> _GIVEN TEXT_
Regardless of the pricing strategy a company ultimately selects, it is important to do a break-even analysis beforehand. Marketers need to understand break-even analysis because it helps them choose the best pricing strategy and make smart decisions about the short- and long-term profitability of the product.
The break-even price is the price that will produce enough revenue to cover all costs at a given level of production. At the break-even point, there is neither profit nor loss. A company may choose to price its product below the break-even point, but we’ll discuss the different pricing strategies that might favor this option later in the module.
Let’s begin with a very simple calculation of breakeven and build from there.
Imagine that you decide to hold a bake sale and sell cookies in the student union as a social event for students. You don’t want to lose money on the cookies, but you are not trying to make a profit or even cover your time. You spend a very convenient $24 on groceries and bake 4 dozen cookies (48 cookies). What is your break-even price for the cookies? It’s the total cost divided by the number of cookies that you expect to sell, represented by the formula below:
Break-Even Price = Costs / Units
So, it would be $24 / 48 = $.50, or 50 cents per cookie. What if you sell only 40 cookies? The calculation would be $24 / 40 = $.60. Your break-even price goes up if you sell fewer cookies.
One challenge of calculating breakeven is that all of the variables can change, and some are unknown. For instance, it may be impossible to know exactly the quantity that you will sell. For that reason, companies often calculate the break-even quantity rather than the break-even price. Focusing on quantity enables the marketer to answer the following question: “Given this set of costs and this price, how many products must I sell to break even?” The break-even quantity is shown by the following formula:
Break-Even Quantity (in terms of units) = Costs / Price
In our cookie example, once you have spent $24 on groceries, you know your cost. What if you plan to sell the cookies for $1 apiece? According to the equation above, units = cost / price, so in our case, units = $24 / $1, or 24 cookies.
Of course this is a very simple example, but it gives you a sense of why breakeven matters, and how you would calculate it.
Including Fixed and Variable Costs
Let’s add one more complication to make our example a little more realistic and interesting. Your cookies have been such a hit that you decide to sell them more broadly. In fact, you rent a commercial kitchen space and hire an experienced baker named Helen to do the baking. Your break-even point just went up dramatically. Now you need to cover the costs of your kitchen and an employee. For the sake of this exercise, let’s assume that Helen works a set number of hours every week—20 hours—and that you pay her $20 per hour including all taxes and benefits. You rent the kitchen for $100 per week, and that price includes all the equipment and utilities. Those are costs that are not going to change no matter how many cookies you sell. If you baked nothing, you would still need to pay $100 per week in rent and $400 per week in wages. Those are your fixed costs. Fixed costs do not change as the level of production goes up or down. Your fixed costs are $500 per week.

> _RECORDS PROVIDED_
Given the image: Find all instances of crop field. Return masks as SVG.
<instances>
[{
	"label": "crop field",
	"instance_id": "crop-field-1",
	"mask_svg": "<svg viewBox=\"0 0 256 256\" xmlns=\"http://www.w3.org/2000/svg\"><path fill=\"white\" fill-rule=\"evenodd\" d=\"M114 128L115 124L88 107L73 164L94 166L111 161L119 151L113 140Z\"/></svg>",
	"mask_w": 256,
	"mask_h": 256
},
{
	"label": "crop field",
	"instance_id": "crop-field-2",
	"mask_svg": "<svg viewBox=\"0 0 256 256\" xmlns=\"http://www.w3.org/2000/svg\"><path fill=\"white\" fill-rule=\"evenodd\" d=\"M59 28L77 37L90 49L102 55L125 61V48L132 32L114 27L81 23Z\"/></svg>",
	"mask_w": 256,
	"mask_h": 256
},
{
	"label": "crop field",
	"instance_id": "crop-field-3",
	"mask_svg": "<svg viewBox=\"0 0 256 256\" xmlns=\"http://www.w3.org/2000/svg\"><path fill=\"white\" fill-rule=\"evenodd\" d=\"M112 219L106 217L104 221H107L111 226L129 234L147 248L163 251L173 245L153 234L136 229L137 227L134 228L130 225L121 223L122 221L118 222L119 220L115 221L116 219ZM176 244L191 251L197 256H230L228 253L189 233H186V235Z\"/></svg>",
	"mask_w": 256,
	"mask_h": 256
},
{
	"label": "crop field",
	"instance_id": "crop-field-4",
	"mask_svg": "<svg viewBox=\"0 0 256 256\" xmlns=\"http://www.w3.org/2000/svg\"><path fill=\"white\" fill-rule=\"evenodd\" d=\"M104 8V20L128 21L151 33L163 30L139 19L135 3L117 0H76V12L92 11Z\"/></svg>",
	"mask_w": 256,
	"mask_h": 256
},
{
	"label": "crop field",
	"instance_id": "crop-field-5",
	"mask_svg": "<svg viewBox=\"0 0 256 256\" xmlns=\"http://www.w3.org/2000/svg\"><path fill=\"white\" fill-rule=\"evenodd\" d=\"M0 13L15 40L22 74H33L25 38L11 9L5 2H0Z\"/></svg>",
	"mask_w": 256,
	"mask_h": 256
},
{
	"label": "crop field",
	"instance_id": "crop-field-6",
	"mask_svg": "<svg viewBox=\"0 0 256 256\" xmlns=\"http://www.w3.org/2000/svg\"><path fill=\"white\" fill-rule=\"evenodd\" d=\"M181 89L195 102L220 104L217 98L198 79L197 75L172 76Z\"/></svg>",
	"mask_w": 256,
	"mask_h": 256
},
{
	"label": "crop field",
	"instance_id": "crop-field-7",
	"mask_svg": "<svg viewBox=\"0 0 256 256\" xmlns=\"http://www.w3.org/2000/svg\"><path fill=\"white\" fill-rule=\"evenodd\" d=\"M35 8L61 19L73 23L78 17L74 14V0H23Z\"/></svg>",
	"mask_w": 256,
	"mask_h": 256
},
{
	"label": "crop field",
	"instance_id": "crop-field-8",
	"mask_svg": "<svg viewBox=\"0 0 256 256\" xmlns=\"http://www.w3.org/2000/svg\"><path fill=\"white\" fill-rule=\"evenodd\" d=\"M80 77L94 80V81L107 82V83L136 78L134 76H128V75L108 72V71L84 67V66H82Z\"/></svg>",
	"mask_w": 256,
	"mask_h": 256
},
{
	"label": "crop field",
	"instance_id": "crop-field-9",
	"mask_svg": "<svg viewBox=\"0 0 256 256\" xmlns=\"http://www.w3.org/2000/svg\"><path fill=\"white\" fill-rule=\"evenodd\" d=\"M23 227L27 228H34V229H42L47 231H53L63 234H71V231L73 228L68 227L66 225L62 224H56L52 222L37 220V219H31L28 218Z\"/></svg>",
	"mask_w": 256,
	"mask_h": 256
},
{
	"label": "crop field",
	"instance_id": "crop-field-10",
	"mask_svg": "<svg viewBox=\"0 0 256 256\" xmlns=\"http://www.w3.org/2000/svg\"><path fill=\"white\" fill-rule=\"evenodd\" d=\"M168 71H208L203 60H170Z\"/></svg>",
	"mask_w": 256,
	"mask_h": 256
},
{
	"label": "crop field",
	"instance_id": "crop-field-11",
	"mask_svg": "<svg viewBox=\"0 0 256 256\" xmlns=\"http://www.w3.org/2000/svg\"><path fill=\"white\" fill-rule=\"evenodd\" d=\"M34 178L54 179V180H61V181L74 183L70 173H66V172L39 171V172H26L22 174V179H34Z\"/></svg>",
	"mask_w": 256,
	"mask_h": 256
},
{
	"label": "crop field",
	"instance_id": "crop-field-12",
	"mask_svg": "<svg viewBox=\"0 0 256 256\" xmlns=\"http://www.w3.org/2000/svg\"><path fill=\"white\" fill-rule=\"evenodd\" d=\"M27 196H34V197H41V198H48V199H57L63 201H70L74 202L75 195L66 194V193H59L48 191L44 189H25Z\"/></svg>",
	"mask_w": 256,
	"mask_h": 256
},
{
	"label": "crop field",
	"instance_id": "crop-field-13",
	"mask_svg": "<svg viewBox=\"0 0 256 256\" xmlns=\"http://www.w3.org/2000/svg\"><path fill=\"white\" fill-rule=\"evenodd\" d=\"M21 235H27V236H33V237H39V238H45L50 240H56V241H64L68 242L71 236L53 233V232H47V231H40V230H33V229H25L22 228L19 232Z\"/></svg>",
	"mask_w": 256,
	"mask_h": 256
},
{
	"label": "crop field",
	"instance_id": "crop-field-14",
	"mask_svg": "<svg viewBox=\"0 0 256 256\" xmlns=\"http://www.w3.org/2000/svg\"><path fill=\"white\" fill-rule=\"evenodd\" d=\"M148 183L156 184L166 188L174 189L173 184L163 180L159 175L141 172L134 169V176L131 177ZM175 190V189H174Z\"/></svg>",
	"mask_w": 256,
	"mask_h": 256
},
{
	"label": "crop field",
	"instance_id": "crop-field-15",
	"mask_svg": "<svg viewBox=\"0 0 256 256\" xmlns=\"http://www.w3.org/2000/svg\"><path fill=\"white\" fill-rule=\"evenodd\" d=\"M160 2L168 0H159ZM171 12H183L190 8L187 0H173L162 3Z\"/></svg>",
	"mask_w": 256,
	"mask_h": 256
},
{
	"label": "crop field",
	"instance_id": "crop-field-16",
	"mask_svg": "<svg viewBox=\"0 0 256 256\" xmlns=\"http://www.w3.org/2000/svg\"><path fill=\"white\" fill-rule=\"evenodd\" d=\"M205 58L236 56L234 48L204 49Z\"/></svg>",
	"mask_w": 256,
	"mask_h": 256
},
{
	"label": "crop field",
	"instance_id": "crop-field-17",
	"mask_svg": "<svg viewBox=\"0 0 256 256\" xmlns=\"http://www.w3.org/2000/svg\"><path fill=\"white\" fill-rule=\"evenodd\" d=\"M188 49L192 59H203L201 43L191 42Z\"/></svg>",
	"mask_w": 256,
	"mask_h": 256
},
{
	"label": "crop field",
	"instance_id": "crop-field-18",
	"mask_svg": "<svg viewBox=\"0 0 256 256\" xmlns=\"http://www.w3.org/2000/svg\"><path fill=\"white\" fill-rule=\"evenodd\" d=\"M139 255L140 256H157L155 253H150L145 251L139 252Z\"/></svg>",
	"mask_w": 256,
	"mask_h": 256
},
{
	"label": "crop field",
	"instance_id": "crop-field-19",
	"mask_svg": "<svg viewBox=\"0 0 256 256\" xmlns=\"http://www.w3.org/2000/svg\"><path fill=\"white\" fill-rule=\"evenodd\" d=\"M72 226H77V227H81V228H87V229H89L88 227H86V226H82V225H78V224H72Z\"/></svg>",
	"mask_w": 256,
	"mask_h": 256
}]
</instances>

> _EXERCISE AIM_
Please rewrite the break-even passage starting at "Imagine that you" and ending at "sell fewer cookies.", with "bake sale" changed to "lemonade stand".

> _RESULT OF THE EXERCISE_
Imagine that you decide to hold a lemonade stand and sell cookies in the student union as a social event for students. You don’t want to lose money on the cookies, but you are not trying to make a profit or even cover your time. You spend a very convenient $24 on groceries and bake 4 dozen cookies (48 cookies). What is your break-even price for the cookies? It’s the total cost divided by the number of cookies that you expect to sell, represented by the formula below:
Break-Even Price = Costs / Units
So, it would be $24 / 48 = $.50, or 50 cents per cookie. What if you sell only 40 cookies? The calculation would be $24 / 40 = $.60. Your break-even price goes up if you sell fewer cookies.